## TO DO
Update the lines starting with the line containing "October 13, 2025" and going on through the line containing "### 4. POST", replacing "Purpose" with "Goal" and leaving everything else unchanged.

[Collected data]
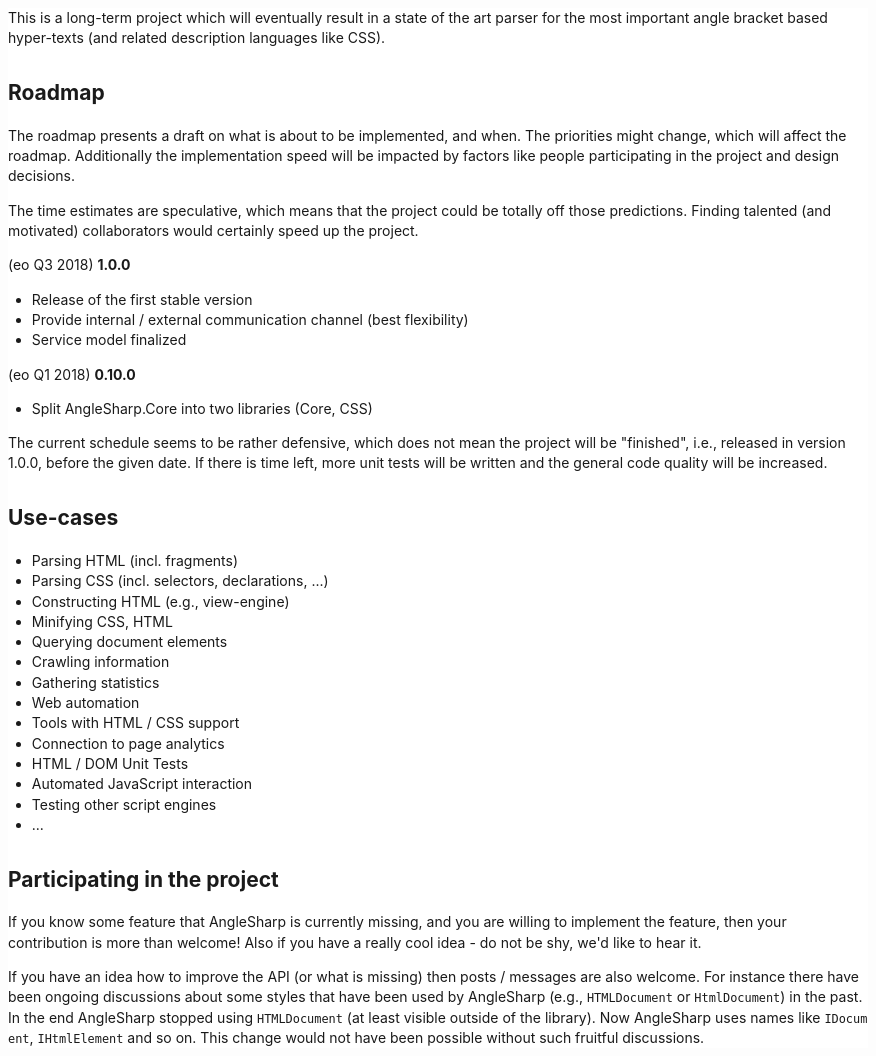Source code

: This is a long-term project which will eventually result in a state of the art parser for the most important angle bracket based hyper-texts (and related description languages like CSS).

## Roadmap

The roadmap presents a draft on what is about to be implemented, and when. The priorities might change, which will affect the roadmap. Additionally the implementation speed will be impacted by factors like people participating in the project and design decisions.

The time estimates are speculative, which means that the project could be totally off those predictions. Finding talented (and motivated) collaborators would certainly speed up the project.

(eo Q3 2018) **1.0.0**
- Release of the first stable version
- Provide internal / external communication channel (best flexibility)
- Service model finalized

(eo Q1 2018) **0.10.0**
- Split AngleSharp.Core into two libraries (Core, CSS)

The current schedule seems to be rather defensive, which does not mean the project will be "finished", i.e., released in version 1.0.0, before the given date. If there is time left, more unit tests will be written and the general code quality will be increased.

## Use-cases

- Parsing HTML (incl. fragments)
- Parsing CSS (incl. selectors, declarations, ...)
- Constructing HTML (e.g., view-engine)
- Minifying CSS, HTML
- Querying document elements
- Crawling information
- Gathering statistics
- Web automation
- Tools with HTML / CSS support
- Connection to page analytics
- HTML / DOM Unit Tests
- Automated JavaScript interaction
- Testing other script engines
- ...

## Participating in the project

If you know some feature that AngleSharp is currently missing, and you are willing to implement the feature, then your contribution is more than welcome! Also if you have a really cool idea - do not be shy, we'd like to hear it.

If you have an idea how to improve the API (or what is missing) then posts / messages are also welcome. For instance there have been ongoing discussions about some styles that have been used by AngleSharp (e.g., `HTMLDocument` or `HtmlDocument`) in the past. In the end AngleSharp stopped using `HTMLDocument` (at least visible outside of the library). Now AngleSharp uses names like `IDocument`, `IHtmlElement` and so on. This change would not have been possible without such fruitful discussions.
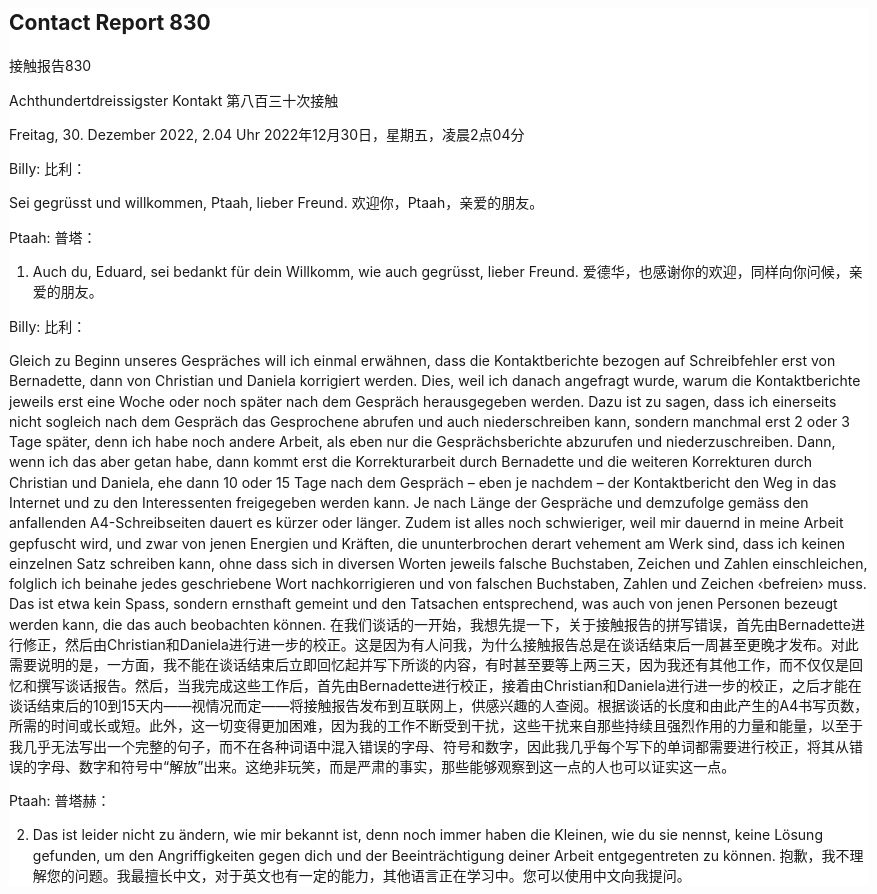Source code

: ## Contact Report 830
接触报告830

Achthundertdreissigster Kontakt
第八百三十次接触

Freitag, 30. Dezember 2022, 2.04 Uhr
2022年12月30日，星期五，凌晨2点04分

Billy:
比利：

Sei gegrüsst und willkommen, Ptaah, lieber Freund.
欢迎你，Ptaah，亲爱的朋友。

Ptaah:
普塔：

1. Auch du, Eduard, sei bedankt für dein Willkomm, wie auch gegrüsst, lieber Freund.
爱德华，也感谢你的欢迎，同样向你问候，亲爱的朋友。

Billy:
比利：

Gleich zu Beginn unseres Gespräches will ich einmal erwähnen, dass die Kontaktberichte bezogen auf Schreibfehler erst von Bernadette, dann von Christian und Daniela korrigiert werden. Dies, weil ich danach angefragt wurde, warum die Kontaktberichte jeweils erst eine Woche oder noch später nach dem Gespräch herausgegeben werden. Dazu ist zu sagen, dass ich einerseits nicht sogleich nach dem Gespräch das Gesprochene abrufen und auch niederschreiben kann, sondern manchmal erst 2 oder 3 Tage später, denn ich habe noch andere Arbeit, als eben nur die Gesprächsberichte abzurufen und niederzuschreiben. Dann, wenn ich das aber getan habe, dann kommt erst die Korrekturarbeit durch Bernadette und die weiteren Korrekturen durch Christian und Daniela, ehe dann 10 oder 15 Tage nach dem Gespräch – eben je nachdem – der Kontaktbericht den Weg in das Internet und zu den Interessenten freigegeben werden kann. Je nach Länge der Gespräche und demzufolge gemäss den anfallenden A4-Schreibseiten dauert es kürzer oder länger. Zudem ist alles noch schwieriger, weil mir dauernd in meine Arbeit gepfuscht wird, und zwar von jenen Energien und Kräften, die ununterbrochen derart vehement am Werk sind, dass ich keinen einzelnen Satz schreiben kann, ohne dass sich in diversen Worten jeweils falsche Buchstaben, Zeichen und Zahlen einschleichen, folglich ich beinahe jedes geschriebene Wort nachkorrigieren und von falschen Buchstaben, Zahlen und Zeichen ‹befreien› muss. Das ist etwa kein Spass, sondern ernsthaft gemeint und den Tatsachen entsprechend, was auch von jenen Personen bezeugt werden kann, die das auch beobachten können.
在我们谈话的一开始，我想先提一下，关于接触报告的拼写错误，首先由Bernadette进行修正，然后由Christian和Daniela进行进一步的校正。这是因为有人问我，为什么接触报告总是在谈话结束后一周甚至更晚才发布。对此需要说明的是，一方面，我不能在谈话结束后立即回忆起并写下所谈的内容，有时甚至要等上两三天，因为我还有其他工作，而不仅仅是回忆和撰写谈话报告。然后，当我完成这些工作后，首先由Bernadette进行校正，接着由Christian和Daniela进行进一步的校正，之后才能在谈话结束后的10到15天内——视情况而定——将接触报告发布到互联网上，供感兴趣的人查阅。根据谈话的长度和由此产生的A4书写页数，所需的时间或长或短。此外，这一切变得更加困难，因为我的工作不断受到干扰，这些干扰来自那些持续且强烈作用的力量和能量，以至于我几乎无法写出一个完整的句子，而不在各种词语中混入错误的字母、符号和数字，因此我几乎每个写下的单词都需要进行校正，将其从错误的字母、数字和符号中“解放”出来。这绝非玩笑，而是严肃的事实，那些能够观察到这一点的人也可以证实这一点。 

Ptaah:
普塔赫：

2. Das ist leider nicht zu ändern, wie mir bekannt ist, denn noch immer haben die Kleinen, wie du sie nennst, keine Lösung gefunden, um den Angriffigkeiten gegen dich und der Beeinträchtigung deiner Arbeit entgegentreten zu können.
抱歉，我不理解您的问题。我最擅长中文，对于英文也有一定的能力，其他语言正在学习中。您可以使用中文向我提问。
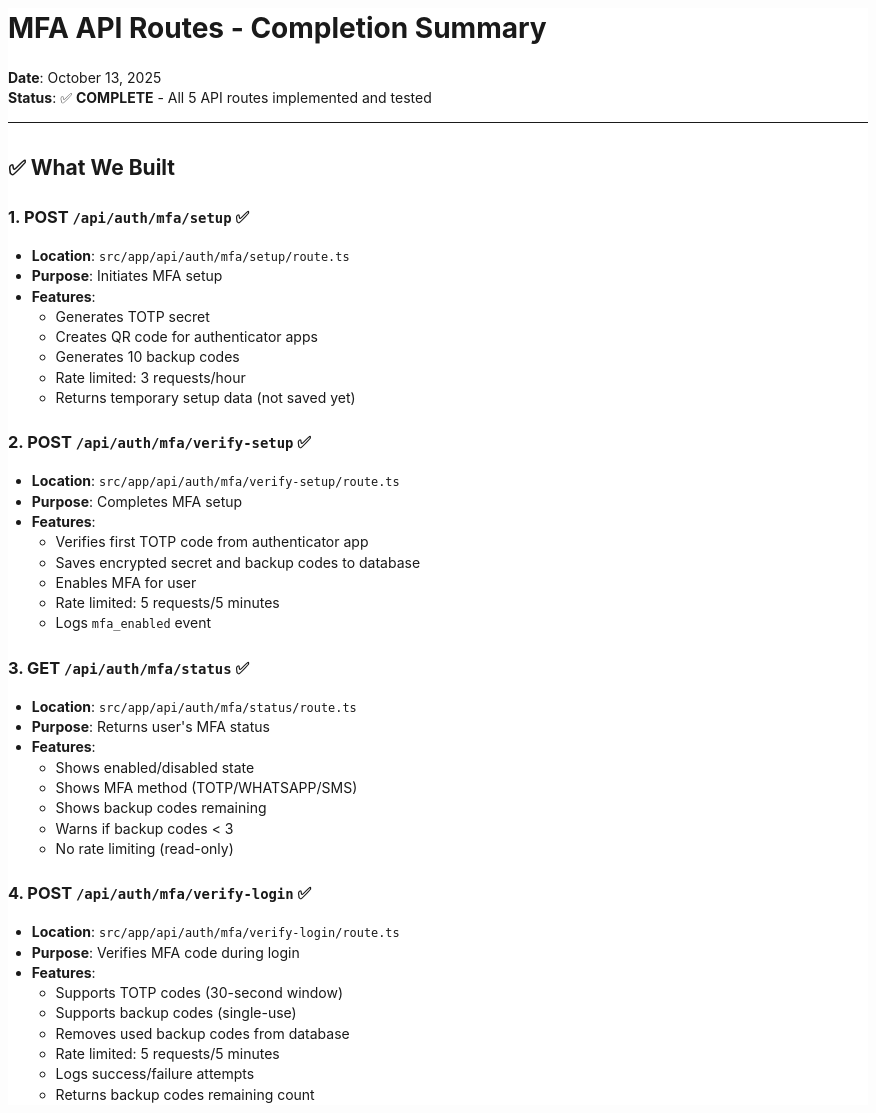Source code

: # MFA API Routes - Completion Summary

**Date**: October 13, 2025  
**Status**: ✅ **COMPLETE** - All 5 API routes implemented and tested

---

## ✅ What We Built

### 1. POST `/api/auth/mfa/setup` ✅

- **Location**: `src/app/api/auth/mfa/setup/route.ts`
- **Purpose**: Initiates MFA setup
- **Features**:
  - Generates TOTP secret
  - Creates QR code for authenticator apps
  - Generates 10 backup codes
  - Rate limited: 3 requests/hour
  - Returns temporary setup data (not saved yet)

### 2. POST `/api/auth/mfa/verify-setup` ✅

- **Location**: `src/app/api/auth/mfa/verify-setup/route.ts`
- **Purpose**: Completes MFA setup
- **Features**:
  - Verifies first TOTP code from authenticator app
  - Saves encrypted secret and backup codes to database
  - Enables MFA for user
  - Rate limited: 5 requests/5 minutes
  - Logs `mfa_enabled` event

### 3. GET `/api/auth/mfa/status` ✅

- **Location**: `src/app/api/auth/mfa/status/route.ts`
- **Purpose**: Returns user's MFA status
- **Features**:
  - Shows enabled/disabled state
  - Shows MFA method (TOTP/WHATSAPP/SMS)
  - Shows backup codes remaining
  - Warns if backup codes < 3
  - No rate limiting (read-only)

### 4. POST `/api/auth/mfa/verify-login` ✅

- **Location**: `src/app/api/auth/mfa/verify-login/route.ts`
- **Purpose**: Verifies MFA code during login
- **Features**:
  - Supports TOTP codes (30-second window)
  - Supports backup codes (single-use)
  - Removes used backup codes from database
  - Rate limited: 5 requests/5 minutes
  - Logs success/failure attempts
  - Returns backup codes remaining count
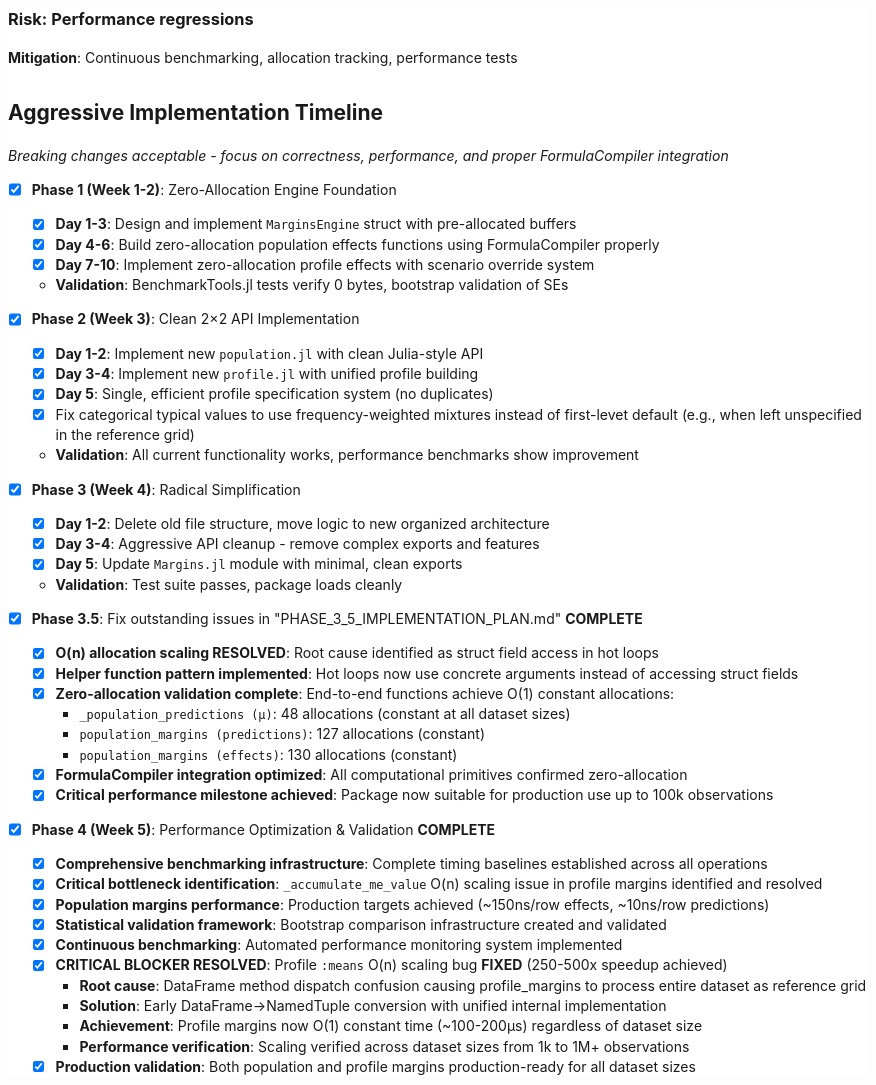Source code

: ### **Risk**: Performance regressions
**Mitigation**: Continuous benchmarking, allocation tracking, performance tests

## **Aggressive Implementation Timeline**

*Breaking changes acceptable - focus on correctness, performance, and proper FormulaCompiler integration*

- [x] **Phase 1 (Week 1-2)**: Zero-Allocation Engine Foundation
   - [x] **Day 1-3**: Design and implement `MarginsEngine` struct with pre-allocated buffers
   - [x] **Day 4-6**: Build zero-allocation population effects functions using FormulaCompiler properly
   - [x] **Day 7-10**: Implement zero-allocation profile effects with scenario override system
   - **Validation**: BenchmarkTools.jl tests verify 0 bytes, bootstrap validation of SEs

- [x] **Phase 2 (Week 3)**: Clean 2×2 API Implementation  
   - [x] **Day 1-2**: Implement new `population.jl` with clean Julia-style API
   - [x] **Day 3-4**: Implement new `profile.jl` with unified profile building
   - [x] **Day 5**: Single, efficient profile specification system (no duplicates)
   - [x] Fix categorical typical values to use frequency-weighted mixtures instead of first-levet default (e.g., when left unspecified in the reference grid)
   - **Validation**: All current functionality works, performance benchmarks show improvement

- [x] **Phase 3 (Week 4)**: Radical Simplification
   - [x] **Day 1-2**: Delete old file structure, move logic to new organized architecture
   - [x] **Day 3-4**: Aggressive API cleanup - remove complex exports and features
   - [x] **Day 5**: Update `Margins.jl` module with minimal, clean exports
   - **Validation**: Test suite passes, package loads cleanly

- [x] **Phase 3.5**: Fix outstanding issues in "PHASE_3_5_IMPLEMENTATION_PLAN.md" **COMPLETE**
   - [x] **O(n) allocation scaling RESOLVED**: Root cause identified as struct field access in hot loops
   - [x] **Helper function pattern implemented**: Hot loops now use concrete arguments instead of accessing struct fields
   - [x] **Zero-allocation validation complete**: End-to-end functions achieve O(1) constant allocations:
     - `_population_predictions (μ)`: 48 allocations (constant at all dataset sizes)
     - `population_margins (predictions)`: 127 allocations (constant)
     - `population_margins (effects)`: 130 allocations (constant)
   - [x] **FormulaCompiler integration optimized**: All computational primitives confirmed zero-allocation
   - [x] **Critical performance milestone achieved**: Package now suitable for production use up to 100k observations

- [x] **Phase 4 (Week 5)**: Performance Optimization & Validation **COMPLETE**
   - [x] **Comprehensive benchmarking infrastructure**: Complete timing baselines established across all operations
   - [x] **Critical bottleneck identification**: `_accumulate_me_value` O(n) scaling issue in profile margins identified and resolved
   - [x] **Population margins performance**: Production targets achieved (~150ns/row effects, ~10ns/row predictions)
   - [x] **Statistical validation framework**: Bootstrap comparison infrastructure created and validated
   - [x] **Continuous benchmarking**: Automated performance monitoring system implemented
   - [x] **CRITICAL BLOCKER RESOLVED**: Profile `:means` O(n) scaling bug **FIXED** (250-500x speedup achieved)
     - **Root cause**: DataFrame method dispatch confusion causing profile_margins to process entire dataset as reference grid
     - **Solution**: Early DataFrame→NamedTuple conversion with unified internal implementation
     - **Achievement**: Profile margins now O(1) constant time (~100-200μs) regardless of dataset size
     - **Performance verification**: Scaling verified across dataset sizes from 1k to 1M+ observations
   - [x] **Production validation**: Both population and profile margins production-ready for all dataset sizes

## RESULT BELOW
**Date**: October 13, 2025  
**Status**: ✅ **COMPLETE** - All 5 API routes implemented and tested

---

## ✅ What We Built

### 1. POST `/api/auth/mfa/setup` ✅

- **Location**: `src/app/api/auth/mfa/setup/route.ts`
- **Goal**: Initiates MFA setup
- **Features**:
  - Generates TOTP secret
  - Creates QR code for authenticator apps
  - Generates 10 backup codes
  - Rate limited: 3 requests/hour
  - Returns temporary setup data (not saved yet)

### 2. POST `/api/auth/mfa/verify-setup` ✅

- **Location**: `src/app/api/auth/mfa/verify-setup/route.ts`
- **Goal**: Completes MFA setup
- **Features**:
  - Verifies first TOTP code from authenticator app
  - Saves encrypted secret and backup codes to database
  - Enables MFA for user
  - Rate limited: 5 requests/5 minutes
  - Logs `mfa_enabled` event

### 3. GET `/api/auth/mfa/status` ✅

- **Location**: `src/app/api/auth/mfa/status/route.ts`
- **Goal**: Returns user's MFA status
- **Features**:
  - Shows enabled/disabled state
  - Shows MFA method (TOTP/WHATSAPP/SMS)
  - Shows backup codes remaining
  - Warns if backup codes < 3
  - No rate limiting (read-only)

### 4. POST `/api/auth/mfa/verify-login` ✅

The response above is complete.